If World Cup bidding was a transparent, accountable process, such a wildly optimistic estimate and its effect on taxpayers would be considered malfeasance. But to paraphrase Yogi Berra, its déjà vu all over again. Today's U.S. Bid Committee, led by sports, entertainment and political luminaries, may be dragging Baltimore and the U.S. into another financial debacle at a time when we can least afford it.
The evidence does not just implicate the 1994 US World Cup. My review showed that there were serious issues with the economic expectations for mega-events such as the 2006 Germany World Cup, the 1992 Barcelona Olympics and, I suspect, the 2010 South Africa World Cup. The 1974 Montreal Olympics created a debt that took 30 years to pay off. Those are just a few of the mega-events that were over-sold but which severely under-performed on the economic side of the equation.
Perhaps overly-cautious from 1994's large gap between economic expectations and reality, or aware of the angry anti-tax mood sweeping the country today, the U.S. Bid Committee has refused to share its economic impact statement for the 2018/2022 Cup, while still claiming that the U.S. will benefit to the tune of $5 billion at no cost to taxpayers.

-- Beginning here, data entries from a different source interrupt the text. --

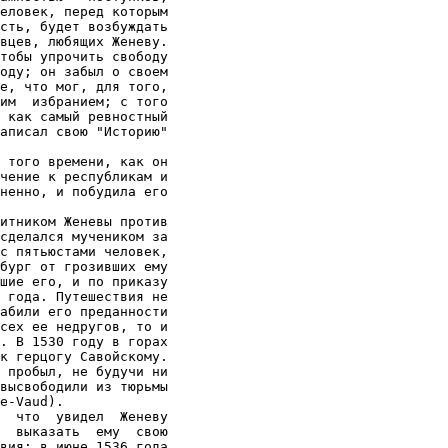
еловек, перед которым

сть, будет возбуждать

вцев, любящих Женеву.

тобы упрочить свободу

оду; он забыл о своем

е, что мог, для того,

им  избранием; с того

 как самый ревностный

аписал свою "Историю"

 того времени, как он

чение к республикам и

ненно, и побудила его

итником Женевы против

сделался мучеником за

с пятьюстами человек,

бург от грозивших ему

шие его, и по приказу

 года. Путешествия не

абили его преданности

сех ее недругов, то и

. В 1530 году в горах

к герцогу Савойскому.

 пробыл, не будучи ни

высвободили из тюрьмы

e-Vaud).

  что  увидел  Женеву

  выказать  ему  свою

вия: в июне 1536 года
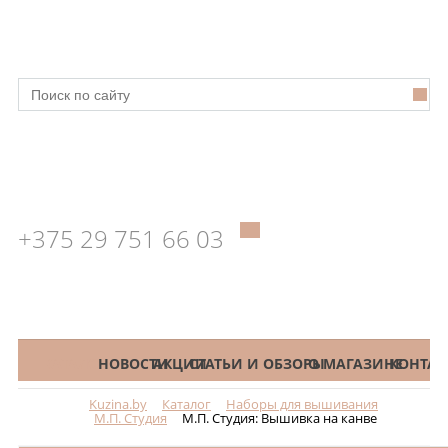
+375 29 751 66 03
КАТАЛОГ
НОВОСТИ
АКЦИИ
СТАТЬИ И ОБЗОРЫ
О МАГАЗИНЕ
КОНТАК
Kuzina.by
Каталог
Наборы для вышивания
Меню
М.П. Студия
М.П. Студия: Вышивка на канве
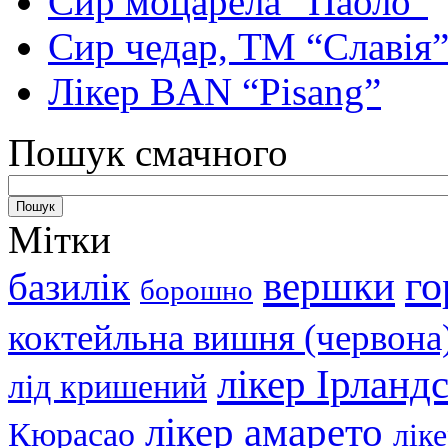
Сир моцарела “Паоло”
Сир чедар, ТМ “Славія
Лікер BAN “Pisang”
Пошук смачного
Мітки
вершки
го
базилік
борошно
коктейльна вишня (червона
лікер Ірланд
лід кришений
лікер амарето
Кюрасао
лік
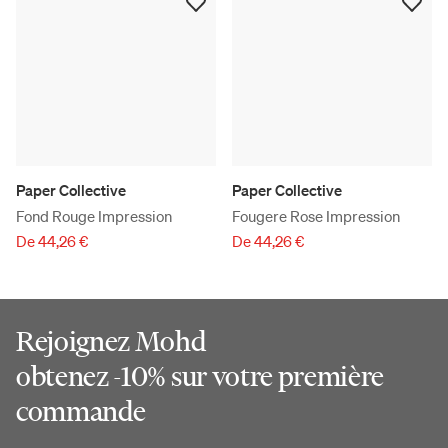
Paper Collective
Paper Collective
Fond Rouge Impression
Fougere Rose Impression
De 44,26 €
De 44,26 €
Rejoignez Mohd
obtenez -10% sur votre première
commande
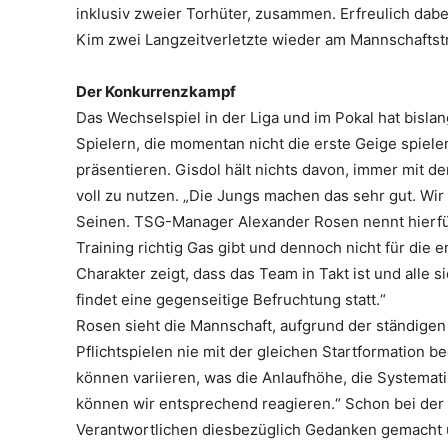
inklusiv zweier Torhüter, zusammen. Erfreulich dab
Kim zwei Langzeitverletzte wieder am Mannschaftst
Der Konkurrenzkampf
Das Wechselspiel in der Liga und im Pokal hat bislan
Spielern, die momentan nicht die erste Geige spiele
präsentieren. Gisdol hält nichts davon, immer mit d
voll zu nutzen. „Die Jungs machen das sehr gut. Wir
Seinen. TSG-Manager Alexander Rosen nennt hierfür
Training richtig Gas gibt und dennoch nicht für die 
Charakter zeigt, dass das Team in Takt ist und alle
findet eine gegenseitige Befruchtung statt.“
Rosen sieht die Mannschaft, aufgrund der ständigen
Pflichtspielen nie mit der gleichen Startformation 
können variieren, was die Anlaufhöhe, die Systemati
können wir entsprechend reagieren.“ Schon bei der
Verantwortlichen diesbezüglich Gedanken gemacht u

There has been little public pressure to have these estimates made public or justified. Indeed, none of the temporary euphoria America felt watching South Africa's World Cup this summer has translated into curiosity about our own country's bid. Billions of dollars that could be better spent on jobs, education, infrastructure or tax relief are on the line. We need to wake up.
Marylanders should demand the Bid Committee defend its claim that no taxpayer money will be spent on the 2018/2022 World Cup. The committee can begin by making public its economic impact statement. The next step is to explain how the claim of no taxpayer money squares with the report that Chicago withdrew as a host city candidate because it was unwilling to make financial guarantees that could have reached $10 million. Finally, Marylanders should demand to know what the state and city governments have pledged to provide in money and services to support the bid. The Bid Committee should prove no taxpayer money will be used. Simply asserting it repeatedly is not enough.

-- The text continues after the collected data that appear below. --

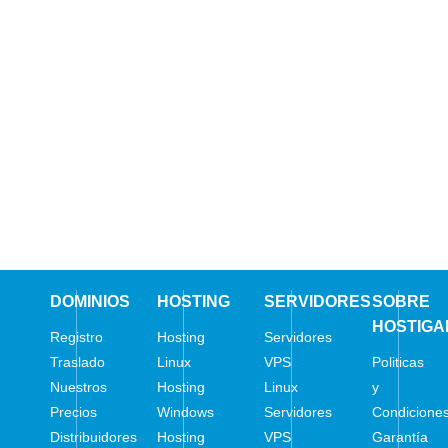
DOMINIOS
HOSTING
SERVIDORES
SOBRE
HOSTIGA
Registro
Hosting
Servidores
Traslado
Linux
VPS
Politicas
Nuestros
Hosting
Linux
y
Precios
Windows
Servidores
Condicione
Distribuidores
Hosting
VPS
Garantía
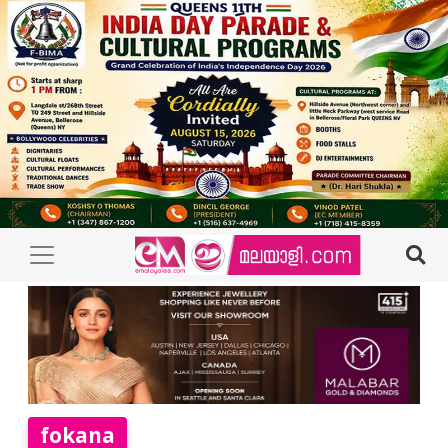
fokana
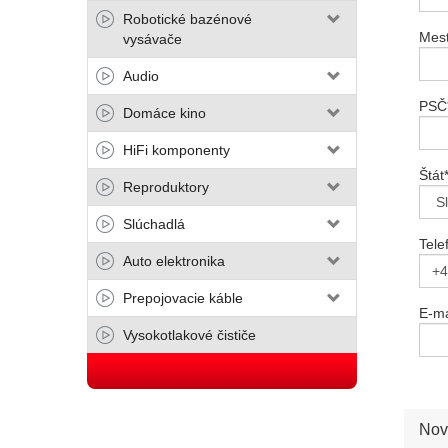
Robotické bazénové
Mes
vysávače
Audio
PSČ
Domáce kino
HiFi komponenty
Štát
Reproduktory
Slúchadlá
Tele
Auto elektronika
Prepojovacie káble
E-ma
Vysokotlakové čističe
Nov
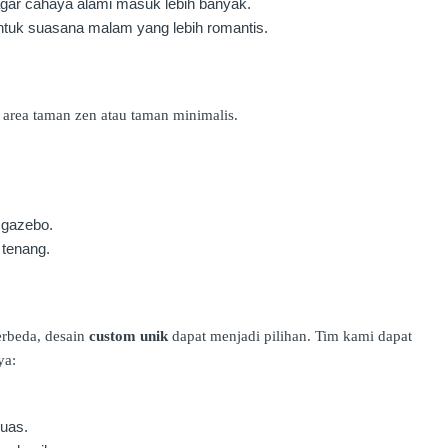
gar cahaya alami masuk lebih banyak.
ntuk suasana malam yang lebih romantis.
 area taman zen atau taman minimalis.
 gazebo.
 tenang.
rbeda, desain
custom unik
dapat menjadi pilihan. Tim kami dapat
ya:
luas.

Ultimately, Marylanders must decide: can we afford to host the World Cup? Here in Maryland we have had state employees furloughed for three years in a row. State agencies have had their budgets cut mid year. Baltimore City has closed fire stations and imposed an unpopular tax on bottled drinks to close its budget deficit. Public swimming pools stayed open this summer only after private benefactors donated the necessary money. In these circumstances, can we really afford to guarantee millions of dollars of public money will go to putting on a soccer game?

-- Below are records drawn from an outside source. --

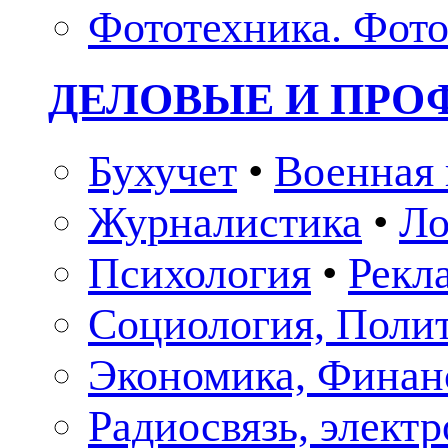
Фототехника. Фото
ДЕЛОВЫЕ И ПР
Бухучет
•
Военная 
Журналистика
•
Ло
Психология
•
Рекл
Социология, Поли
Экономика, Финан
Радиосвязь, элект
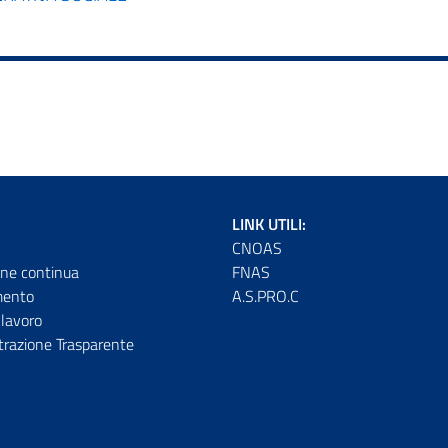
LINK UTILI:
CNOAS
ne continua
FNAS
mento
A.S.PRO.C
lavoro
razione Trasparente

I am not personally opposed to a second U.S. World Cup; when I take off my economist's hat, I am a sports fan. I watched many of the games from South Africa and even attended the match between Manchester City and Inter Milan at M&T Bank Stadium this summer. But I am strongly opposed to buying into unfounded economic optimism and secretive bidding processes at a time when 10 percent of the American work force is out of work and the economic well-being of our country is in doubt. We need to have a serious discussion about our finances, the costs of the World Cup, and whether this is the best use of our scarce resources before the 2018 and 2022 World Cups are awarded this December.